Horus nodded, shifting his bulk on the seat. It was patently too small for him, more so now that his natural presence was enhanced by his journey across the dimensions.
‘Molech now belongs to Mortarion and Fulgrim.’
‘Fulgrim?’ said Aximand. ‘Why does the Phoenician get a share of the spoils?’
‘He played his part,’ said Horus. ‘Though I doubt he’ll remember his time here fondly. Plasmic fire to the face tends to be an unpleasant experience. Or so Lorgar told me from Armatura.’
‘What was Fulgrim doing?’ asked Aximand.
Horus didn’t answer immediately and Aximand took a moment to study the chiselled lines of the Warmaster’s face. The extended age Aximand saw in his gene-father still unnerved him. He dearly wanted to ask Lupercal what he’d found, what wonders he’d seen and how far along the road he’d travelled.

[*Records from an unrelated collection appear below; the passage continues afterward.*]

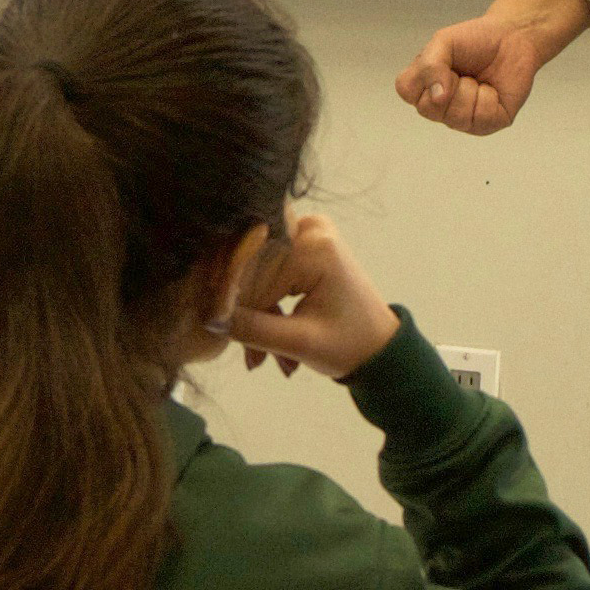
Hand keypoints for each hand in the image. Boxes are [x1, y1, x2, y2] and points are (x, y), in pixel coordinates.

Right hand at [218, 213, 399, 383]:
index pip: (254, 271)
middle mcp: (310, 229)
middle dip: (244, 314)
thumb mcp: (300, 343)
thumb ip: (253, 329)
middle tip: (251, 360)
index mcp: (315, 247)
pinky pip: (266, 271)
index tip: (214, 330)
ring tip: (262, 361)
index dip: (230, 302)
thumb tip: (210, 320)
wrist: (380, 347)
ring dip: (254, 315)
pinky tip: (267, 345)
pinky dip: (264, 306)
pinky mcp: (302, 244)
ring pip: (256, 272)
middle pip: (252, 268)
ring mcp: (306, 233)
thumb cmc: (351, 345)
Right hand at [400, 0, 589, 137]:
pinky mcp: (487, 124)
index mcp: (424, 87)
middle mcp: (440, 108)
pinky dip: (490, 98)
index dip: (426, 74)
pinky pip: (483, 118)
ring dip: (471, 90)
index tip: (443, 61)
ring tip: (478, 80)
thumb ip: (430, 65)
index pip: (407, 91)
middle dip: (451, 83)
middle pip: (430, 109)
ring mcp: (462, 120)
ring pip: (457, 117)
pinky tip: (492, 90)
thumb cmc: (475, 41)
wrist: (512, 38)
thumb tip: (438, 97)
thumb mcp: (444, 42)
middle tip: (462, 71)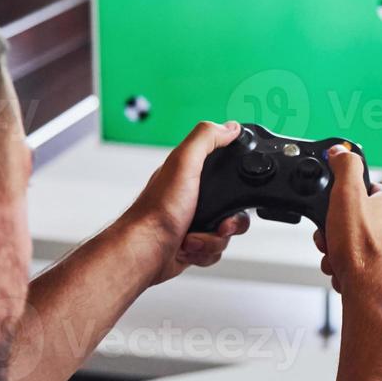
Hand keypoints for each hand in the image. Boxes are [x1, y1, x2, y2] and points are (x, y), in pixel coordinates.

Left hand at [121, 121, 250, 285]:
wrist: (144, 254)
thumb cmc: (156, 213)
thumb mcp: (184, 164)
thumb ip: (206, 139)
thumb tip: (230, 126)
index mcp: (190, 174)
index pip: (227, 172)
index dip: (237, 184)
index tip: (234, 195)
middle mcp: (192, 197)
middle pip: (234, 207)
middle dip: (229, 221)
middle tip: (218, 223)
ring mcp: (193, 222)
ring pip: (227, 232)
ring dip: (214, 240)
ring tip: (194, 238)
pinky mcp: (193, 244)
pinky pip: (216, 250)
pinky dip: (206, 252)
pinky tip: (189, 248)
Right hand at [312, 147, 381, 309]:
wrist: (369, 296)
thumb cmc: (361, 251)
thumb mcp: (347, 197)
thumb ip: (345, 168)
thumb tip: (341, 151)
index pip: (360, 189)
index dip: (339, 201)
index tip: (333, 213)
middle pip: (352, 216)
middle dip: (335, 230)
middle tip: (332, 238)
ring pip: (351, 239)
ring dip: (336, 249)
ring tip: (337, 257)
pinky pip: (356, 258)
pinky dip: (344, 264)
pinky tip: (342, 270)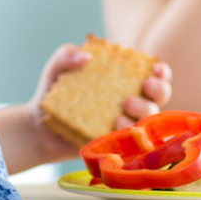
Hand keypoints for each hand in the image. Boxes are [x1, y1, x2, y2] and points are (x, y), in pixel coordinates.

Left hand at [26, 44, 173, 156]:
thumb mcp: (56, 69)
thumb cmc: (54, 93)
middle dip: (158, 91)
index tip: (156, 70)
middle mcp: (130, 102)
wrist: (38, 127)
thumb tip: (86, 56)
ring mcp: (124, 124)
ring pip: (148, 121)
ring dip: (142, 114)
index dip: (162, 72)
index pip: (153, 75)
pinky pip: (131, 143)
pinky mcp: (115, 144)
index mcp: (123, 80)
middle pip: (159, 97)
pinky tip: (114, 131)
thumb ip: (66, 55)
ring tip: (120, 114)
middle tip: (143, 87)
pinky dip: (127, 137)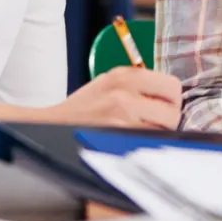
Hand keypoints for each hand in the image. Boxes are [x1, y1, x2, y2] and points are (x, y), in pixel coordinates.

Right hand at [0, 67, 183, 148]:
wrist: (48, 125)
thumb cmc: (83, 108)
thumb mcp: (109, 84)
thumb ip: (139, 85)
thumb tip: (173, 97)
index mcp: (125, 75)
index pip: (172, 86)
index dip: (172, 100)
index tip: (163, 107)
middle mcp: (124, 92)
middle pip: (173, 111)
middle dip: (167, 120)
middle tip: (151, 123)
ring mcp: (120, 115)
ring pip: (163, 130)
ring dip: (155, 134)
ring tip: (136, 132)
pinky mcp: (115, 136)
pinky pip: (146, 143)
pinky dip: (142, 145)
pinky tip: (128, 142)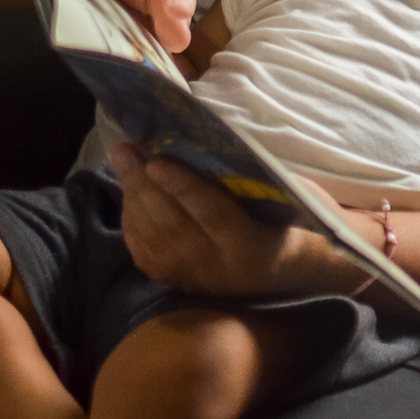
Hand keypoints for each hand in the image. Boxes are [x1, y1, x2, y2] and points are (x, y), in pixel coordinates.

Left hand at [111, 146, 361, 298]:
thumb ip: (250, 173)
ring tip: (123, 160)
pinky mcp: (179, 283)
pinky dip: (132, 220)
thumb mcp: (285, 193)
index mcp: (253, 245)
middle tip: (126, 149)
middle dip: (144, 185)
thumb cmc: (295, 216)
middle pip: (173, 226)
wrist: (297, 269)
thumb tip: (203, 135)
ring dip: (132, 197)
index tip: (157, 160)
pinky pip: (146, 252)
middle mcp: (220, 269)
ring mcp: (197, 279)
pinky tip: (128, 193)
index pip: (212, 214)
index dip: (183, 187)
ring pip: (154, 238)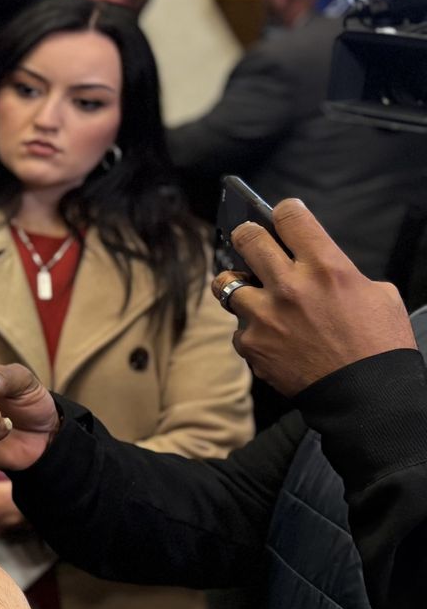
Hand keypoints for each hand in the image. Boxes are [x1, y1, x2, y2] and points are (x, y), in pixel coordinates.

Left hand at [218, 198, 413, 395]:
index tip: (283, 214)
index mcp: (325, 267)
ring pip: (226, 282)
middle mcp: (289, 285)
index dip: (285, 211)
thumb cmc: (380, 347)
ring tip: (254, 293)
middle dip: (248, 235)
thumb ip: (343, 273)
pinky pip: (238, 326)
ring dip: (240, 285)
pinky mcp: (250, 343)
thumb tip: (322, 265)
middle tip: (252, 241)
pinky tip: (270, 336)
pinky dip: (250, 329)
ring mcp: (264, 315)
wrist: (367, 397)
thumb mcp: (380, 296)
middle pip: (246, 237)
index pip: (290, 216)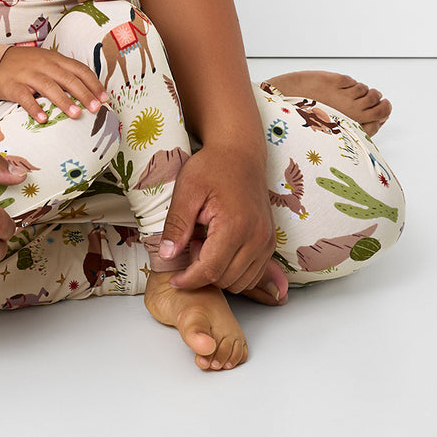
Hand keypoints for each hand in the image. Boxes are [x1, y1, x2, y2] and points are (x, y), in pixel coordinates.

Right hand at [0, 46, 107, 122]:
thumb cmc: (26, 65)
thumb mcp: (47, 62)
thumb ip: (65, 73)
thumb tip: (90, 91)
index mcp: (55, 59)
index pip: (79, 69)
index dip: (93, 84)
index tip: (104, 98)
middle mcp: (44, 65)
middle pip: (68, 79)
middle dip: (84, 94)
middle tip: (96, 109)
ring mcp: (28, 75)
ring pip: (49, 87)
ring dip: (64, 101)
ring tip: (76, 114)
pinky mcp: (13, 86)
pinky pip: (25, 98)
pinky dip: (34, 108)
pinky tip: (43, 119)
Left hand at [156, 145, 274, 295]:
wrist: (239, 154)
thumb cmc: (212, 167)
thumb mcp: (187, 191)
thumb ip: (177, 225)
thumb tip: (167, 255)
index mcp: (235, 225)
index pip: (210, 270)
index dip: (189, 281)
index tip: (174, 280)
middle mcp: (256, 238)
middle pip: (226, 280)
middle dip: (203, 274)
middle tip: (190, 246)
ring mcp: (266, 241)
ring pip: (241, 282)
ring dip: (219, 274)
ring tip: (205, 244)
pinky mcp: (269, 242)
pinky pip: (253, 273)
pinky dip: (234, 272)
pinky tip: (219, 249)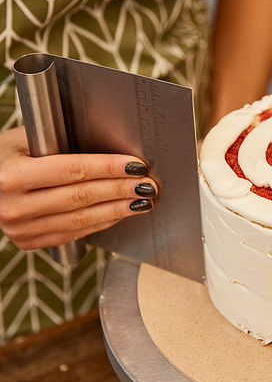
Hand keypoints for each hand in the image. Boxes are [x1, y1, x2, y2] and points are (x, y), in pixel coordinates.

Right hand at [0, 126, 157, 250]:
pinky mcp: (27, 242)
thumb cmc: (4, 155)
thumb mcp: (24, 139)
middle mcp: (14, 206)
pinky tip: (119, 213)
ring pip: (80, 221)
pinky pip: (73, 234)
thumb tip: (111, 147)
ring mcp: (20, 229)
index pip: (72, 171)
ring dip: (117, 210)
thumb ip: (60, 144)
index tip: (136, 165)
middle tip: (148, 184)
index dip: (108, 168)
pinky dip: (100, 223)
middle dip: (120, 190)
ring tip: (141, 200)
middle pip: (81, 197)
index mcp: (12, 175)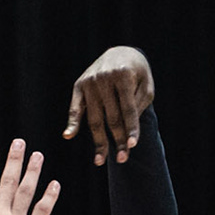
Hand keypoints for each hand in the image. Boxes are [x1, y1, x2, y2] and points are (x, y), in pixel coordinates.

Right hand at [64, 46, 153, 165]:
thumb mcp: (146, 85)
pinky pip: (75, 108)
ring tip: (100, 161)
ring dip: (98, 141)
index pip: (128, 108)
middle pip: (111, 116)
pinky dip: (72, 122)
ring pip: (95, 118)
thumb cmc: (137, 73)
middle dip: (117, 140)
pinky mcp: (79, 86)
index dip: (131, 128)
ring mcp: (89, 81)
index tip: (132, 145)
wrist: (120, 53)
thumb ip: (138, 105)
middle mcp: (104, 77)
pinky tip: (68, 135)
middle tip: (122, 159)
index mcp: (123, 74)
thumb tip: (126, 130)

One day, perhaps, but not today.
‘Fulgrim reaped a crop sown here many years ago,’ said Horus. ‘But enough of my brother, let’s savour the moment ahead.’
‘What moment?’ said Kibre.
‘A reunion of sorts,’ said Horus. ‘The confraternity of the old Mournival is about to be remade.’
Lupercal’s Court. The dark jewel in the crown of Peeter Egon Momus.